L’entrée en vigueur de la directive transparence reportée à 2027 ?
En raison de l’embouteillage législatif, la transposition de la directive européenne, prévue pour juin 2026, devrait être décalée, pour une entrée en vigueur l’année prochaine.
Alors que le Danemark vient de transposer la directive européenne sur la transparence des rémunérations, la France va devoir décaler l’échéance. Selon La Tribune, le cabinet du ministre du Travail a confirmé le report de la transposition de la directive. En raison de la trêve liée aux élections municipales et de l’embouteillage législatif, le texte pourrait n’être examiné à l’Assemblée qu’en septembre, voire dans le courant de l’automne, indique le cabinet du ministre. Cela repousserait d’autant l’entrée en vigueur du texte, dont les premières mesures pourraient ne s’appliquer que début 2027.

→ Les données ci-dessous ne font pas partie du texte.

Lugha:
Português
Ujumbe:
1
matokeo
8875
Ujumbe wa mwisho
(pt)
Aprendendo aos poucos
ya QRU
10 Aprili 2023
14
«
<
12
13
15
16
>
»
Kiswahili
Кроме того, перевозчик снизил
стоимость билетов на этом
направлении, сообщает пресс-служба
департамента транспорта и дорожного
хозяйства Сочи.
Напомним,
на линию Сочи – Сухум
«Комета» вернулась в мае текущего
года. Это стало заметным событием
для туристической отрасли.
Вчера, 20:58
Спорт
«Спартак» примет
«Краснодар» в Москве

Fin février, le média AEF info avait déjà écrit que l’entrée en vigueur pourrait avoir lieu le 1er janvier 2027. « Nous laisserons le temps aux entreprises pour se préparer et se former », avait alors indiqué le ministre du Travail, Jean-Pierre Farandou.

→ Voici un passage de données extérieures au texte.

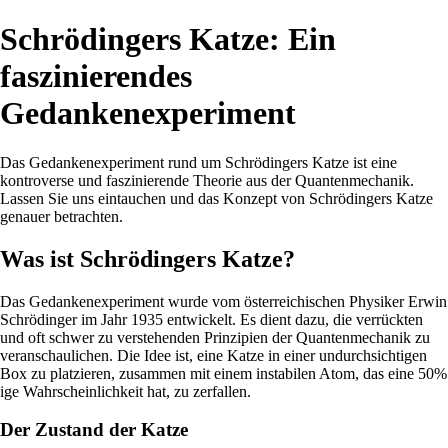
Schrödingers Katze: Ein
faszinierendes
Gedankenexperiment
Das Gedankenexperiment rund um Schrödingers Katze ist eine
kontroverse und faszinierende Theorie aus der Quantenmechanik.
Lassen Sie uns eintauchen und das Konzept von Schrödingers Katze
genauer betrachten.
Was ist Schrödingers Katze?
Das Gedankenexperiment wurde vom österreichischen Physiker Erwin
Schrödinger im Jahr 1935 entwickelt. Es dient dazu, die verrückten
und oft schwer zu verstehenden Prinzipien der Quantenmechanik zu
veranschaulichen. Die Idee ist, eine Katze in einer undurchsichtigen
Box zu platzieren, zusammen mit einem instabilen Atom, das eine 50%
ige Wahrscheinlichkeit hat, zu zerfallen.
Der Zustand der Katze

Le calendrier retardé dès la chute du gouvernement Bayrou
Conformément à la directive adoptée au niveau européen en mai 2023, les pays membres de l’Union européenne ont jusqu’au 7 juin pour la transposer dans leur droit national. Initialement, la France avait annoncé une loi d’ici la fin 2025. Mais la chute du gouvernement Bayrou, puis les discussions autour du budget 2026 ont nettement retardé le calendrier.
En janvier 2026, Jean-Pierre Farandou espérait la présentation au Parlement d’un projet de loi avant l’été. Mais la trêve liée aux élections municipales et l’embouteillage législatif risquent encore de repousser ce calendrier.
Les entreprises inquiètes
Les entreprises vont donc avoir un délai supplémentaire pour se mettre en conformité. Selon une enquête de l’ANDRH, 78% des entreprises disent n’avoir pas commencé la mise en place de la politique de rémunérations que ces nouvelles règles imposent. Pourtant, la mise en conformité demande du temps. D’après une étude du cabinet How Much, le délai nécessaire va de moins de 6 mois pour 39% des grandes entreprises à plus de 18 mois pour 20% des PME.
« Le texte du Parlement européen est entré en vigueur le 10 mai 2023, mais beaucoup de dirigeants ne connaissent toujours pas son contenu et paniquent, car ils ne savent pas par où commencer », prévient Sandrine Dorbes, fondatrice du cabinet How Much.